Just when you thought your brain could unwind on a Friday, you realise that it would rather be challenged with some good old fashioned medical trivia FFFF, introducing the Funtabulously Frivolous Friday Five 158

Question 1

What disease is depicted in this Egyptian Stele and is only present in two countries in the world due to a WHO, Rotary International and the Bill and Melinda Gates Foundation vaccination campaign?

Reveal the funtabulous answer

Polio – seen here in Ruma the Priest

Pakistan and Afghanistan are the only two countries in the world where wild type polio can be found. If successful polio will become the third disease to be officially eradicated (Smallpox and Rinderpest being the first two) [Reference]


Question 2

As you are an avid reader of Thorax and have read the latest edition you warn your bagpiping neighbor of a new disease. What is it and what should they do?

Reveal the funtabulous answer

Bagpipe Lung

Hypersensitivity pneumonitis is an inflammatory lung disease mediated by an immunological response to an inhaled antigen (potentially moulds or fungus) and can progress to disabling or fatal lung disease

Wind instruments of any type could be contaminated with yeasts and moulds that act as a potential trigger and highlights the need for careful history taking and careful cleaning. [Reference]


Question 3

What is gleet?

──────────────────────────────

**Required actions**
**a.** Does each statement below agree with the medical trivia quiz? Answer yes or no for each, quoting the exact words of the quiz that settle it.
(i) Polio would be the third disease ever to be officially eradicated.
(ii) Wild type polio can still be found in three countries.
(iii) Hypersensitivity pneumonitis can progress to fatal lung disease.
**b.** Rewrite the stretch of the medical trivia quiz from "Just when you" through "Gates Foundation vaccination campaign?", replacing "vaccination campaign" with "immunization campaign".
**c.** How would the medical trivia quiz go on after its last line? Write the next part.
The lines after this point are separate material and have nothing to do with the medical trivia quiz.

──────────────────────────────

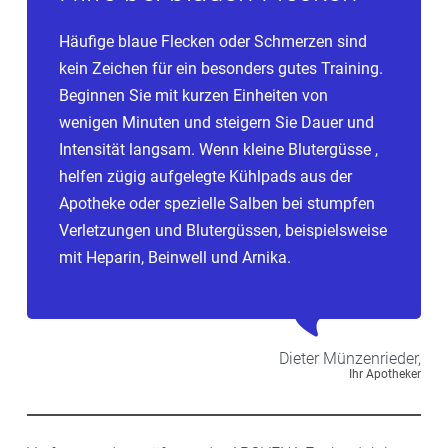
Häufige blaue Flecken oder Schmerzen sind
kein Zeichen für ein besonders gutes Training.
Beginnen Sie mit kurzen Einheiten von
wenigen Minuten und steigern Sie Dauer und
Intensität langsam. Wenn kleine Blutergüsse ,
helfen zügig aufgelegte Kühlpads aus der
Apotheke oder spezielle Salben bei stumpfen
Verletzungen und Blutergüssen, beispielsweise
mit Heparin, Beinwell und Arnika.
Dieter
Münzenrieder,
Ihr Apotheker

──────────────────────────────

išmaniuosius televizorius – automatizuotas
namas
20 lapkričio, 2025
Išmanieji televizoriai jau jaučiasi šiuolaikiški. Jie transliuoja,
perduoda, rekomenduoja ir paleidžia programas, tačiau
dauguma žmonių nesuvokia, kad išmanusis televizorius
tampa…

──────────────────────────────

**Responses to the tasks**
**a.**
(i) Yes: "If successful polio will become the third disease to be officially eradicated"
(ii) No: "Pakistan and Afghanistan are the only two countries in the world where wild type polio can be found"
(iii) Yes: "can progress to disabling or fatal lung disease"

**b.**
Just when you thought your brain could unwind on a Friday, you realise that it would rather be challenged with some good old fashioned medical trivia FFFF, introducing the Funtabulously Frivolous Friday Five 158

Question 1

What disease is depicted in this Egyptian Stele and is only present in two countries in the world due to a WHO, Rotary International and the Bill and Melinda Gates Foundation immunization campaign?

**c.**
Reveal the funtabulous answer

The watery whitish discharge that oozes from the urethra in gonorrhoea

Middle English (denoting mucus formed in the stomach): from Old French glette ‘slime, secretion’, of unknown origin. [Reference]


Question 4

What is a Smith fracture called in France?

Smith fracture Goyrand fracture LITFL distal radius

Reveal the funtabulous answer

Goyrand Fracture

Named after the prominent French surgeon Jean-Gaspar-Blaise Goyrand (1803–1866) who clarified the anatomy of the many varieties of fractures of the distal radius.


Question 5

Who wrote in his autobiography:

…an autobiography is an ideal vehicle for self-promotion and subtle shafting of one’s enemies

Reveal the funtabulous answer

Struan Sutherland (1936-2002) was an Australian toxinologist and hydroponics expert who worked for CSL (before it became a private company). He led the research teams that produced the antivenom for the Funnel Web Spider and developed the pressure immobilisation bandaging method of first aid for both snake bites and for funnel web spider bites. He authored the legendary textbook ‘Australian Animal Toxins’ (the second edition was coauthored by Jim Tibballs). He was a colorful character who developed striatonigral degeneration in his later years.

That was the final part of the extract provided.